Only the lines below from the one with "37: (613, 219, 3.18)" through the one with "44: (46, 375, 3.18)" are to be written out, exactly and without any images.

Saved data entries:
====================

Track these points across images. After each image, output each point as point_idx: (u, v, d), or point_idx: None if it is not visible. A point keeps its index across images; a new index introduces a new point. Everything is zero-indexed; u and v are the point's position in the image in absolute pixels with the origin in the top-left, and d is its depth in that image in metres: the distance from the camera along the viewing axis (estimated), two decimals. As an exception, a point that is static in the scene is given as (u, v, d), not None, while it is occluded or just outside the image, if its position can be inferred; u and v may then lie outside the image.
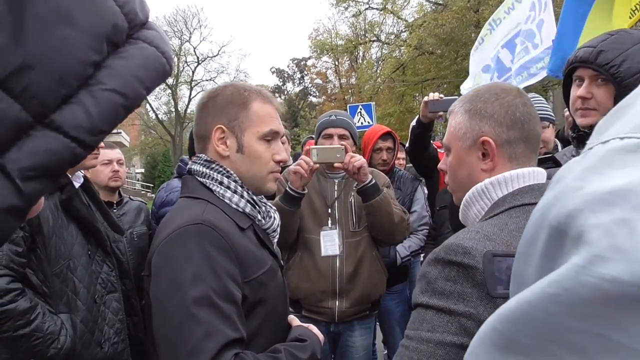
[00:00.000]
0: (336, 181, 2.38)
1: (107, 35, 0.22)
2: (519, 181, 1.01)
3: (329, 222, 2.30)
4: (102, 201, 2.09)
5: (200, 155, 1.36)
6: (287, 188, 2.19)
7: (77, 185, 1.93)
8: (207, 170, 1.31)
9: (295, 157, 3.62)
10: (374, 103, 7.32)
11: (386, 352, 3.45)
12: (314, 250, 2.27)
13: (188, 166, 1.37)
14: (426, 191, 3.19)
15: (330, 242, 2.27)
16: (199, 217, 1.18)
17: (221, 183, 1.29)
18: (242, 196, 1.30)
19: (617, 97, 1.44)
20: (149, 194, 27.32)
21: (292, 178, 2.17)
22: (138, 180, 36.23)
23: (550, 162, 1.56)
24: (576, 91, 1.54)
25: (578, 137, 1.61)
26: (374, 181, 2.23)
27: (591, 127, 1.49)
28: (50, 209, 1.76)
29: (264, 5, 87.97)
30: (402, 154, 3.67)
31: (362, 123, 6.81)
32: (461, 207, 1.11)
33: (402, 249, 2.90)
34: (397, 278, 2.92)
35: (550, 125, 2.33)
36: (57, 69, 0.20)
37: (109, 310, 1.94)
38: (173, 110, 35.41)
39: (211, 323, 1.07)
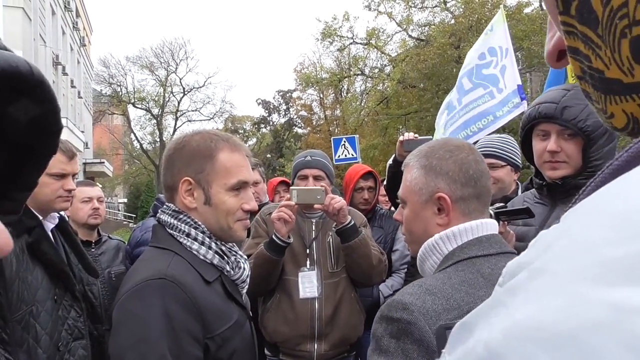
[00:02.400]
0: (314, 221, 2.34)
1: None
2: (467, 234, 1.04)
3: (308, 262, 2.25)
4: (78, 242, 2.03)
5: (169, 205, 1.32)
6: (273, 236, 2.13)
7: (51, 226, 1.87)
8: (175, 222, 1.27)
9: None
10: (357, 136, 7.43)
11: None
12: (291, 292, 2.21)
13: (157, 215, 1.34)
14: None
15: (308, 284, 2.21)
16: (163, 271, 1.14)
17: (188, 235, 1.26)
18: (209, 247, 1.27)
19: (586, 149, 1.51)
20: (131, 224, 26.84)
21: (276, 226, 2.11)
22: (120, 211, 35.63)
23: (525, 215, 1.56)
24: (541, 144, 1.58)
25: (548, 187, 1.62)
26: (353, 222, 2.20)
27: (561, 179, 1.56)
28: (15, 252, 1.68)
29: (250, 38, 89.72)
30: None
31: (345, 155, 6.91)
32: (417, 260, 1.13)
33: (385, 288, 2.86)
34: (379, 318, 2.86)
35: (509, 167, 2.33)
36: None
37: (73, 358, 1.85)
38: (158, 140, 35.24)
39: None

====================

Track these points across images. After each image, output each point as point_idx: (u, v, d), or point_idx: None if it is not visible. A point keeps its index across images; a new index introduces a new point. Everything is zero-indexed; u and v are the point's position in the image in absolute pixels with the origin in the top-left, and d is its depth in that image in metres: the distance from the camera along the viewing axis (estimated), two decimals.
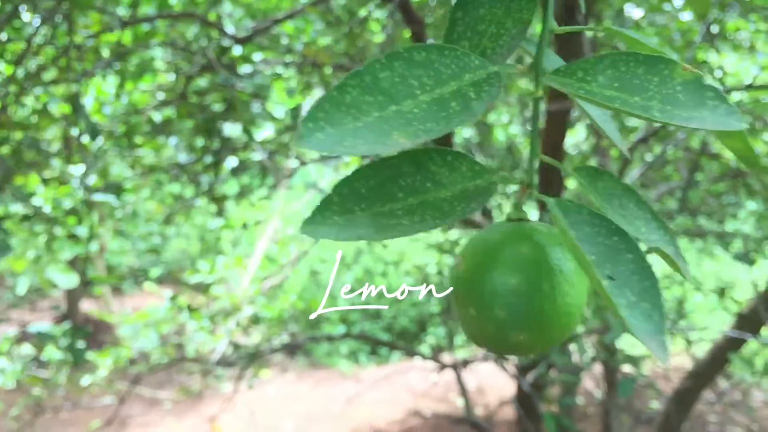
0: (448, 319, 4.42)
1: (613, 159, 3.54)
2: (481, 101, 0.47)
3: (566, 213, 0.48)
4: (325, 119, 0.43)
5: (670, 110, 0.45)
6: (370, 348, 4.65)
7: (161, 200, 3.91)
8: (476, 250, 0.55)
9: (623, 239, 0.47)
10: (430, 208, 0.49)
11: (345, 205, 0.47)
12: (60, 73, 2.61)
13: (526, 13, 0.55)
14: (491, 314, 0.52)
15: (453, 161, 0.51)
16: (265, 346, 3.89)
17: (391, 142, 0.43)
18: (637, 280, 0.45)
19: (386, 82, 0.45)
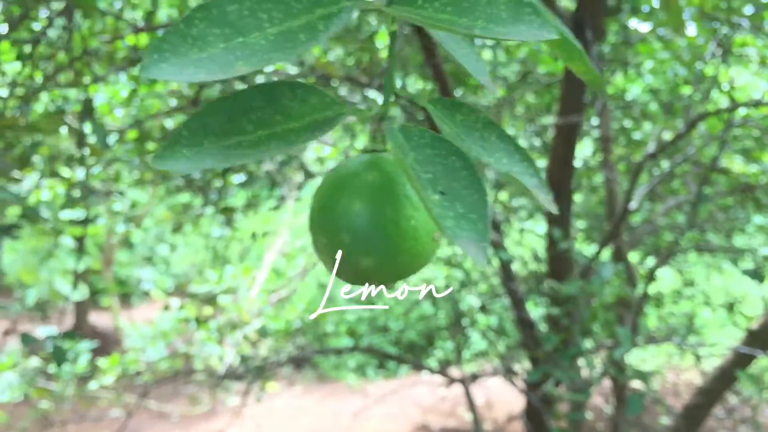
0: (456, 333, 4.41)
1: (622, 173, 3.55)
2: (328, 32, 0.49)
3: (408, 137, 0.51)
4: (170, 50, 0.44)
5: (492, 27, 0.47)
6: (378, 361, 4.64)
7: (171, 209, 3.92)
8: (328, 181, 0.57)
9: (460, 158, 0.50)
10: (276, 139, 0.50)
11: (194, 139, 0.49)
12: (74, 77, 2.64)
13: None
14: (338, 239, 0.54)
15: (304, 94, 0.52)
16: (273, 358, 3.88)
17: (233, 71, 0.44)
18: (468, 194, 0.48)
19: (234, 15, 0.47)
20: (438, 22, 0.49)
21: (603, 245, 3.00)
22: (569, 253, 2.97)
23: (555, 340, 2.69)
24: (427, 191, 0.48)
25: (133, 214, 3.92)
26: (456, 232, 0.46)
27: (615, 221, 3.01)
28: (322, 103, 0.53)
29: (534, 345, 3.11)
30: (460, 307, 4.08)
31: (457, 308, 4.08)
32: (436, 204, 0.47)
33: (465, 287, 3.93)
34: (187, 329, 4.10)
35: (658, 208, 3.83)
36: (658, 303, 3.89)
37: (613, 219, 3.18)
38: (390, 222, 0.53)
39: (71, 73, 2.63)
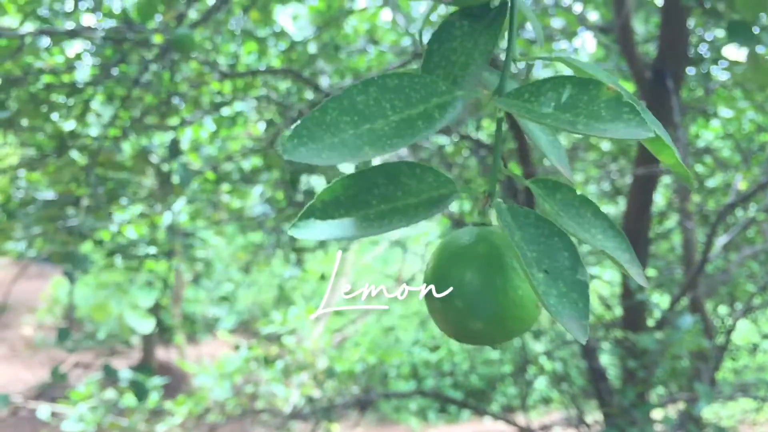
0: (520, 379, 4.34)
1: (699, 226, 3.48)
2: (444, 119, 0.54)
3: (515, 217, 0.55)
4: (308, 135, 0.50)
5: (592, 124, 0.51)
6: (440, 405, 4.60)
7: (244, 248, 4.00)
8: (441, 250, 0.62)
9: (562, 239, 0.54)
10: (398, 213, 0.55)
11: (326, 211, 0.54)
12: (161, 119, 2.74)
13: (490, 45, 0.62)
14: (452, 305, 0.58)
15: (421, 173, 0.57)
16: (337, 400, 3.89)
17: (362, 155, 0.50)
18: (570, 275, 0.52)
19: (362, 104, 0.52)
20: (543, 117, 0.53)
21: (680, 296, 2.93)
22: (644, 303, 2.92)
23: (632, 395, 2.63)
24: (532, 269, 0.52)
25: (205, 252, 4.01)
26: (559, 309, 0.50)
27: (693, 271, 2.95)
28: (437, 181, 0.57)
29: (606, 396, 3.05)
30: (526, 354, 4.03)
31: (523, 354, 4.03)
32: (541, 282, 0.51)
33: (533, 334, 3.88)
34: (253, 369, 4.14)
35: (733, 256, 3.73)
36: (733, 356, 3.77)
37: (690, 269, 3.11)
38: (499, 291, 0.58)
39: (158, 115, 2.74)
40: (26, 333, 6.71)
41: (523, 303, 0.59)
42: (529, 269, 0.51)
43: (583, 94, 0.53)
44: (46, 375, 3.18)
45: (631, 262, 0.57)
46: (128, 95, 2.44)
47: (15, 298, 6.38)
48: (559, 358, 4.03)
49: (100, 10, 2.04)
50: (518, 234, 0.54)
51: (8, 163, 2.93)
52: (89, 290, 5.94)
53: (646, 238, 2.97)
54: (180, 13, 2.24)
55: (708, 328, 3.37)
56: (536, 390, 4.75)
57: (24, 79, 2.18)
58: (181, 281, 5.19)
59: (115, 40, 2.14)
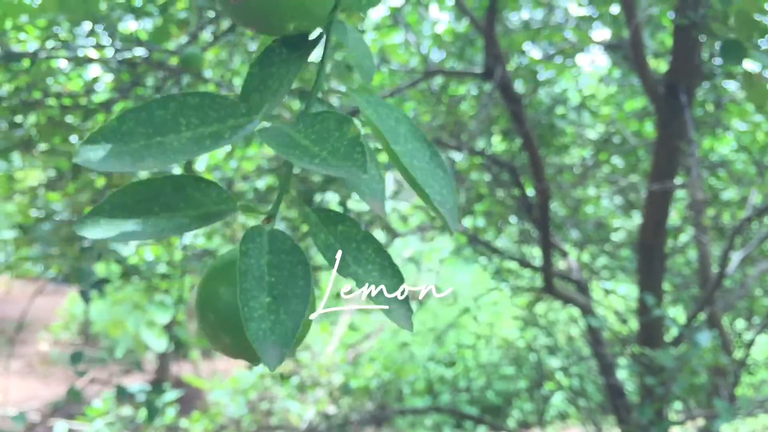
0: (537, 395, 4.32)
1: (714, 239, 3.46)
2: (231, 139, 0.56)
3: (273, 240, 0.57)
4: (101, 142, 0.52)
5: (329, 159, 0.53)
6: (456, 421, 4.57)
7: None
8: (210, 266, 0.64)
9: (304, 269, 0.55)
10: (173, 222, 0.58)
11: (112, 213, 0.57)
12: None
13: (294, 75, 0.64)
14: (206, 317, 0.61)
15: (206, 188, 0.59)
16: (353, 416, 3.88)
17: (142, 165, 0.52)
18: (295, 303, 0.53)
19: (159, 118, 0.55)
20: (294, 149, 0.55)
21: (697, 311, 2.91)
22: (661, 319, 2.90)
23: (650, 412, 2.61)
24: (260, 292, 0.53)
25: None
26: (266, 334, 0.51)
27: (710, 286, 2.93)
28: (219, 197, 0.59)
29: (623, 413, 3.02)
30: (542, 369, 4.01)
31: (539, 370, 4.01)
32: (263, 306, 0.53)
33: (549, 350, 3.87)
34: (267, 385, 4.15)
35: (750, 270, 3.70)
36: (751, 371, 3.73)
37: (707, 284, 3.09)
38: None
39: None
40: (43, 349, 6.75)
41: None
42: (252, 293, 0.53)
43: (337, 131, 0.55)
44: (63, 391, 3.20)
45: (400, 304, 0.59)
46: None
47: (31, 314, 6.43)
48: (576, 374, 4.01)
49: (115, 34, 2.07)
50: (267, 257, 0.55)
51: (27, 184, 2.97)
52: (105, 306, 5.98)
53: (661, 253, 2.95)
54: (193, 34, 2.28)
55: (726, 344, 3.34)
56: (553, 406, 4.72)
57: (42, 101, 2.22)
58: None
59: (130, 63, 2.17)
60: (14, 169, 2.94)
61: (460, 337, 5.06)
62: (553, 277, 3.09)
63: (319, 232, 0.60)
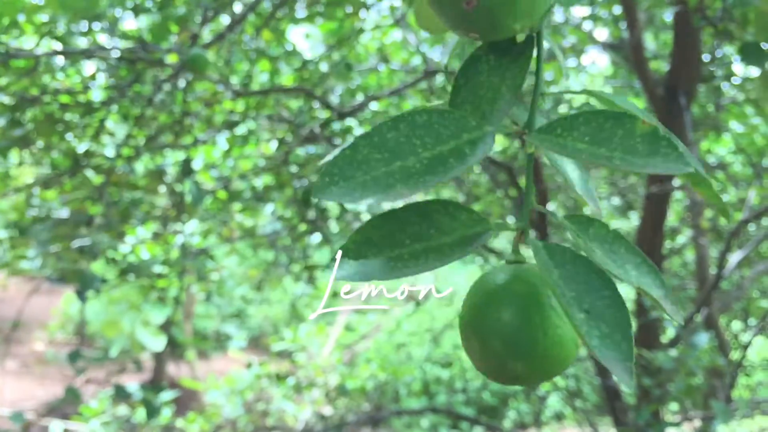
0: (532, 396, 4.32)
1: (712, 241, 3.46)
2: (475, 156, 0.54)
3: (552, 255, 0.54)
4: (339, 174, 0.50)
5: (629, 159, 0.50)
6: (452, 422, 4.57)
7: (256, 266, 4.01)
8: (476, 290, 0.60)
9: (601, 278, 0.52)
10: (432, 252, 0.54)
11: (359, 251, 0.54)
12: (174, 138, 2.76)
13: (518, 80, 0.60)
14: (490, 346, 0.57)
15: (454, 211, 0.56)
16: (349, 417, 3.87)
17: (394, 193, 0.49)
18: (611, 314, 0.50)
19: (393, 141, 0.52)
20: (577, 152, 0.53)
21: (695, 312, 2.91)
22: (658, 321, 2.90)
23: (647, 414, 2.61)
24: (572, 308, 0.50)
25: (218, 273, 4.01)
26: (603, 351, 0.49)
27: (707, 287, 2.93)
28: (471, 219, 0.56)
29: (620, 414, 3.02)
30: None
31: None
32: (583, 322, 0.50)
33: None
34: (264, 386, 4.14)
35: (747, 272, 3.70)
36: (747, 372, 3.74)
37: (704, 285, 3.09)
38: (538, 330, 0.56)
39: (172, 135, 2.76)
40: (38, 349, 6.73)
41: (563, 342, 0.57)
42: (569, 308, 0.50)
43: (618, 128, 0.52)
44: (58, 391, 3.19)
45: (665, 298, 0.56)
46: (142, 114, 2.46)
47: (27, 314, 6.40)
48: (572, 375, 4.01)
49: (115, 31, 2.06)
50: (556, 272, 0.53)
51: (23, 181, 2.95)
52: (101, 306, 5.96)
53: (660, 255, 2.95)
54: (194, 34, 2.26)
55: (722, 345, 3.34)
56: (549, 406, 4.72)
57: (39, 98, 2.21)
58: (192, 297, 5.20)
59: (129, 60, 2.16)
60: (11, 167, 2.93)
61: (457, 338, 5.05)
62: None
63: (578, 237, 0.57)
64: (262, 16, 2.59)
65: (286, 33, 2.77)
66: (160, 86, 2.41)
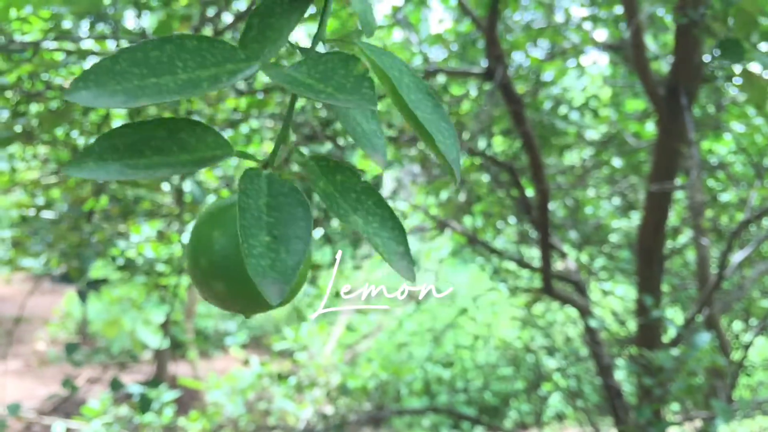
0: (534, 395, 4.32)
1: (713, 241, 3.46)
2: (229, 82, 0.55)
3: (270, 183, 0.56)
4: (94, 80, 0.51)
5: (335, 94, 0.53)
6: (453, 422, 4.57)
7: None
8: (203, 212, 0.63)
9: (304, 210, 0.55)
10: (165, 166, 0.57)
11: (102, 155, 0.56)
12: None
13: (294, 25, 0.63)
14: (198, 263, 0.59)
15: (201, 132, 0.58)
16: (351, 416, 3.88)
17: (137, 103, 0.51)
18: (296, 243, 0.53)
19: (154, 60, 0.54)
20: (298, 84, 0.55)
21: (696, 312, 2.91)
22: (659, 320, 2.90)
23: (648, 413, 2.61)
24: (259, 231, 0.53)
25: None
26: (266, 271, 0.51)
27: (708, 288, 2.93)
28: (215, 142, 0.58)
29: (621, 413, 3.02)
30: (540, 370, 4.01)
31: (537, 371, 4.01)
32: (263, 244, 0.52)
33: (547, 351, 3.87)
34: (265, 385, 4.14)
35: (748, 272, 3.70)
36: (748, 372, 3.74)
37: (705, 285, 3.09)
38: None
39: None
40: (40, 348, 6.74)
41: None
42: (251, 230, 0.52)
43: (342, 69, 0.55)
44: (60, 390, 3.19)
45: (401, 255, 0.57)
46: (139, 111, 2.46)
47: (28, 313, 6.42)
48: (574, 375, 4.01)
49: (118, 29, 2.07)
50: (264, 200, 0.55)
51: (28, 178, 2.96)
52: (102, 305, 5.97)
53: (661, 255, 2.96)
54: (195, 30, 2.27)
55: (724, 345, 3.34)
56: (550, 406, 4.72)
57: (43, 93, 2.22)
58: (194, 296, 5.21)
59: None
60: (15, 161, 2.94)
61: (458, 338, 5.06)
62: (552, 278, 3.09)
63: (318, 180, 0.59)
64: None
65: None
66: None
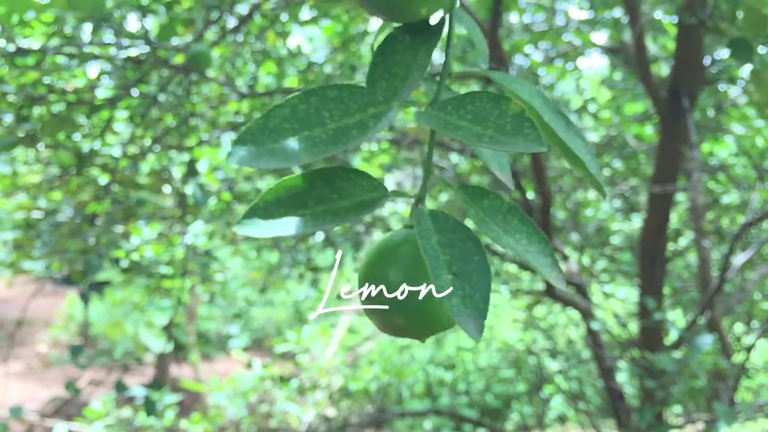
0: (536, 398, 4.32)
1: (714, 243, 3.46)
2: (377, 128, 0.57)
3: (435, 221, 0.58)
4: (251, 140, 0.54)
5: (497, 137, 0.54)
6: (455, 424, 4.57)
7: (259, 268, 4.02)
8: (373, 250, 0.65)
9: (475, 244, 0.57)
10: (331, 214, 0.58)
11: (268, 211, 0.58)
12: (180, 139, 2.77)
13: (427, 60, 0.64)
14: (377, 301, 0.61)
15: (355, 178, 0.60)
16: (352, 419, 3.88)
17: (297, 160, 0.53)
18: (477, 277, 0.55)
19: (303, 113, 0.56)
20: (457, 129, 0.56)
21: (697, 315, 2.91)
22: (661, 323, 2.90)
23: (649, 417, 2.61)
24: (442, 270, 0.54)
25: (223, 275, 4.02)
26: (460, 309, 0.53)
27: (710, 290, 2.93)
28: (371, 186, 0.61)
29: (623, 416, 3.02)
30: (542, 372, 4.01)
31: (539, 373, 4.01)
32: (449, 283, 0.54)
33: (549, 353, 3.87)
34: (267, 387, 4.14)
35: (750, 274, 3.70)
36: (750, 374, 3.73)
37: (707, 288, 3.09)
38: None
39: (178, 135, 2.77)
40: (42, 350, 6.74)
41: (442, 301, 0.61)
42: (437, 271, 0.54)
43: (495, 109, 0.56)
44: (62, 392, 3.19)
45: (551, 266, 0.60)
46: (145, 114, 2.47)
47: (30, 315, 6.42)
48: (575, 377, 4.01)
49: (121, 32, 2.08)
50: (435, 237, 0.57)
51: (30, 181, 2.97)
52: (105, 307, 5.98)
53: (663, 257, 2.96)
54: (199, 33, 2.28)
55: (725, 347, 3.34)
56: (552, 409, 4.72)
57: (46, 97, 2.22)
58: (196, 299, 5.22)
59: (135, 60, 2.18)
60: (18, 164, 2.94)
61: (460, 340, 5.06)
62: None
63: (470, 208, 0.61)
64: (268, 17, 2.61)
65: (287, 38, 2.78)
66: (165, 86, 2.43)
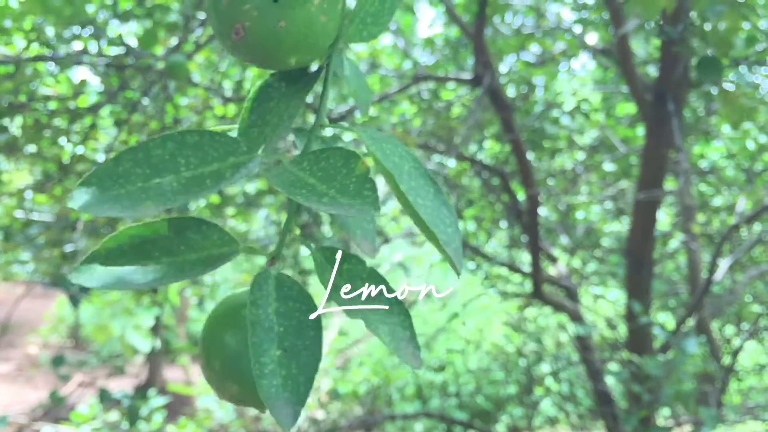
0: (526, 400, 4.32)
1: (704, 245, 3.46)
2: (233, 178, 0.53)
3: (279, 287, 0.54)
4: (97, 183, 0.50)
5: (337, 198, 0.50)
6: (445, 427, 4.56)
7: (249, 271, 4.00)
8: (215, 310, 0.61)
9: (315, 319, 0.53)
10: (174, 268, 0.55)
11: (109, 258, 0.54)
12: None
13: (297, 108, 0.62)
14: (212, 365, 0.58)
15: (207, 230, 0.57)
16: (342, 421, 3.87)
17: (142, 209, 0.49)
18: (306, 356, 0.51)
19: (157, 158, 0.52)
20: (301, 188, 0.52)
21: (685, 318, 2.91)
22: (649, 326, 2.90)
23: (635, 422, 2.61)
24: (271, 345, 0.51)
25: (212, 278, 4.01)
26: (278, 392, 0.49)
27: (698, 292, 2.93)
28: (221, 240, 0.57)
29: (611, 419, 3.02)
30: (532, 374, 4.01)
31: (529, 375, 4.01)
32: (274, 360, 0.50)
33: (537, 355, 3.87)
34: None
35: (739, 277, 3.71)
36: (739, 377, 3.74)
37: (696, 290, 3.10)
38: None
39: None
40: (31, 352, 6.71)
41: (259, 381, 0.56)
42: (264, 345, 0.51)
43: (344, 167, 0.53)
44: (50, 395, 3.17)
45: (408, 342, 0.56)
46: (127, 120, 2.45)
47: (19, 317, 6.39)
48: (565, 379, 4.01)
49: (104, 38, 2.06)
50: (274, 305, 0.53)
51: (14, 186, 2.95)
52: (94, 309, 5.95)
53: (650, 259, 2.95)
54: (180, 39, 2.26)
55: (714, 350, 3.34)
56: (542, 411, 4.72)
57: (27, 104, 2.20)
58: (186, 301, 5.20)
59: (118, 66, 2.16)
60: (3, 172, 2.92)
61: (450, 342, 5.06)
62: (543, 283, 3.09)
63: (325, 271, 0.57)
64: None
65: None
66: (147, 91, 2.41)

====================

**RESULT OF THE EXERCISE**
37: (613, 219, 3.18)
38: (390, 222, 0.53)
39: (71, 73, 2.63)
0: (520, 379, 4.34)
1: (699, 226, 3.48)
2: (444, 119, 0.54)
3: (515, 217, 0.55)
4: (308, 135, 0.50)
5: (592, 124, 0.51)
6: (440, 405, 4.60)
7: (244, 248, 4.00)
8: (441, 250, 0.62)
9: (562, 239, 0.54)
10: (398, 213, 0.55)
11: (326, 211, 0.54)
12: (161, 119, 2.74)
13: (490, 45, 0.62)
14: (452, 305, 0.58)
15: (421, 173, 0.57)
16: (337, 400, 3.89)
17: (362, 155, 0.50)
18: (570, 275, 0.52)
19: (362, 104, 0.52)
20: (543, 117, 0.53)
21: (680, 296, 2.93)
22: (644, 303, 2.92)
23: (632, 395, 2.63)
24: (532, 269, 0.52)
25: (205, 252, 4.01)
26: (559, 309, 0.50)
27: (693, 271, 2.95)
28: (437, 181, 0.57)
29: (606, 396, 3.05)
30: (526, 354, 4.03)
31: (523, 354, 4.03)
32: (541, 282, 0.51)
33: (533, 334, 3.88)
34: (253, 369, 4.14)
35: (733, 256, 3.73)
36: (733, 356, 3.77)
37: (690, 269, 3.11)
38: (499, 291, 0.58)
39: (158, 115, 2.74)
40: (26, 333, 6.71)
41: (523, 303, 0.59)
42: (529, 269, 0.51)
43: (583, 94, 0.53)
44: (46, 375, 3.18)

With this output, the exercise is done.